## Data in this exercise

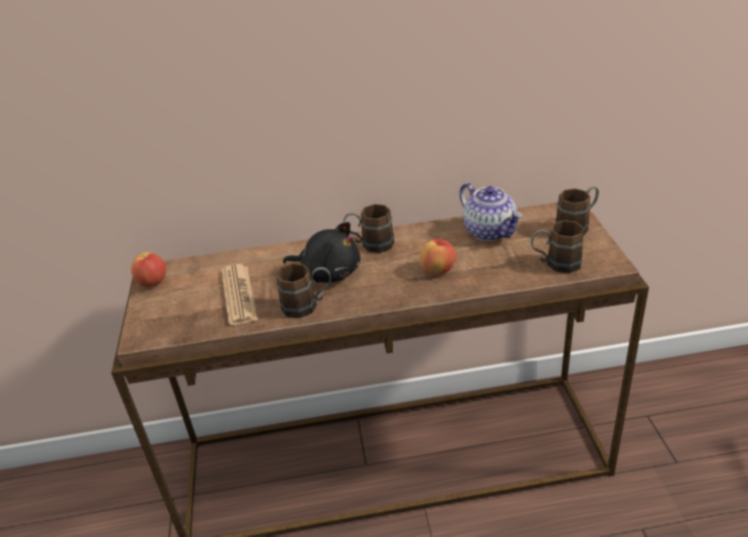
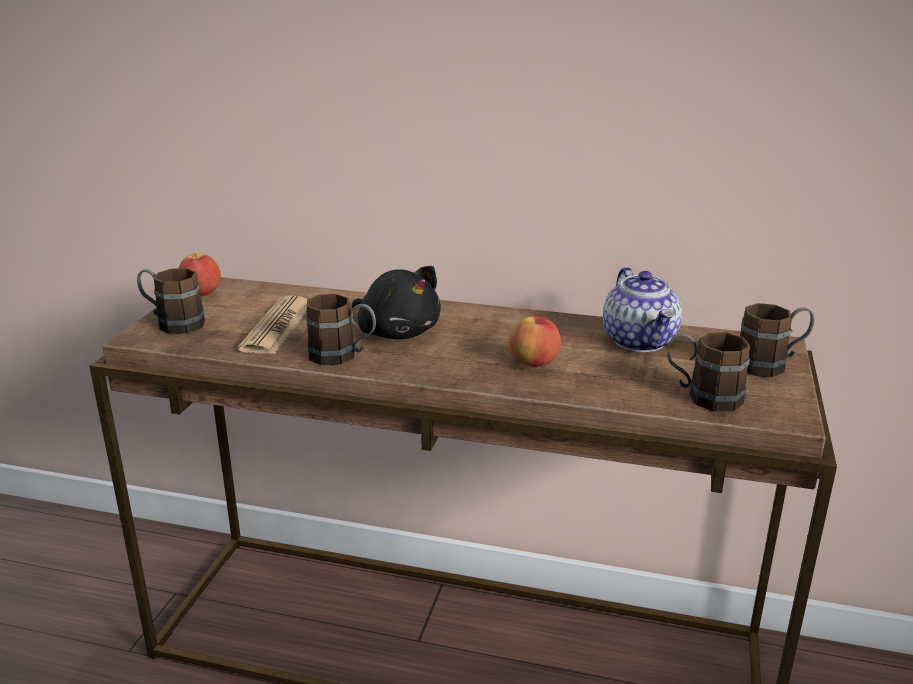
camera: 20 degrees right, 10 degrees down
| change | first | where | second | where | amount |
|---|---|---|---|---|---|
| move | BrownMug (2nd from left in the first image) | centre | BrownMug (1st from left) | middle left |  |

==

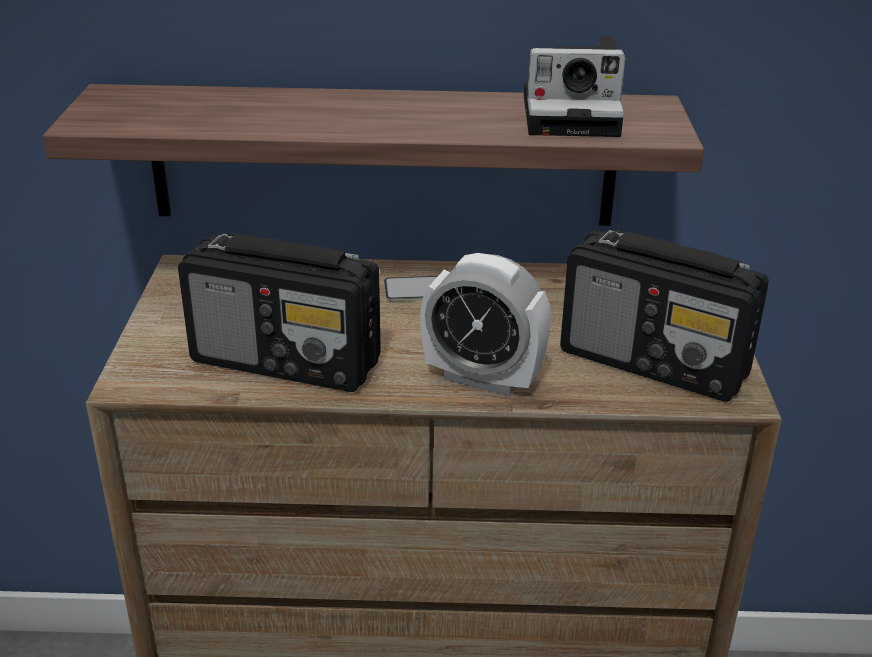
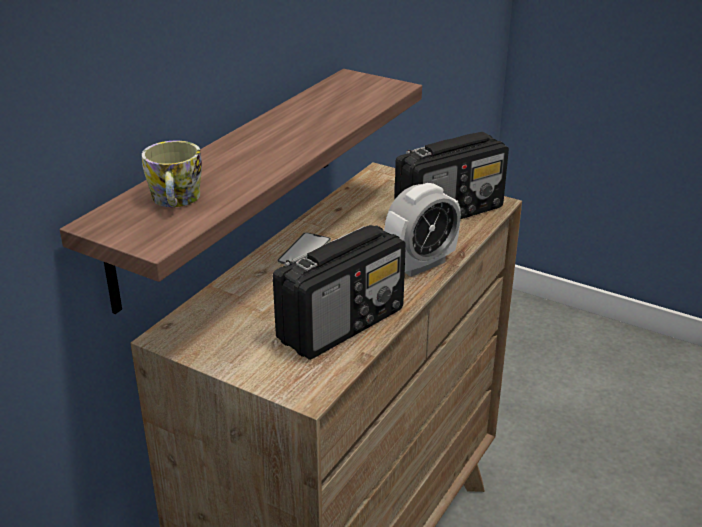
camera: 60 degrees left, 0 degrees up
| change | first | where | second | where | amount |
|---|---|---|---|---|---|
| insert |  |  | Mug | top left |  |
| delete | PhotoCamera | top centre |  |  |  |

---

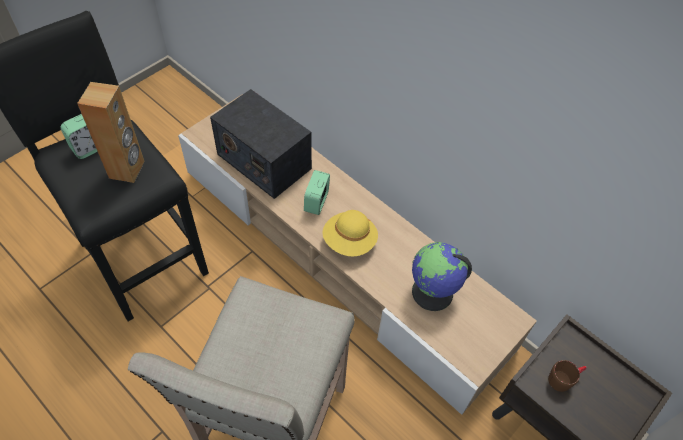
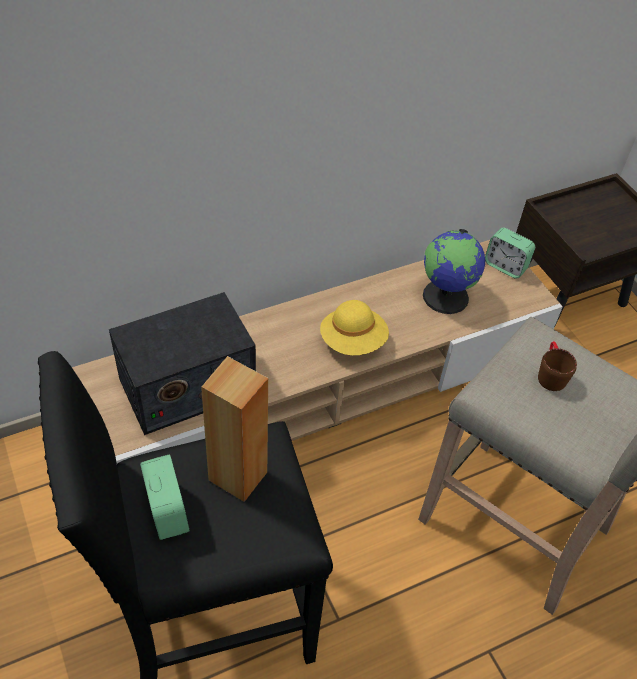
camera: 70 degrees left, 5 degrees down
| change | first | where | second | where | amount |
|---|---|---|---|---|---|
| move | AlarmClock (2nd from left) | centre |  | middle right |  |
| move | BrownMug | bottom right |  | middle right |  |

## Exercise directions
Where the line holding "camera: 20 degrees right, 10 degrees down" appears in the listing above, start reproducing exactly, and end with the line holding "BrownMug (2nd from".

## Written answer
camera: 20 degrees right, 10 degrees down
| change | first | where | second | where | amount |
|---|---|---|---|---|---|
| move | BrownMug (2nd from left in the first image) | centre | BrownMug (1st from left) | middle left |  |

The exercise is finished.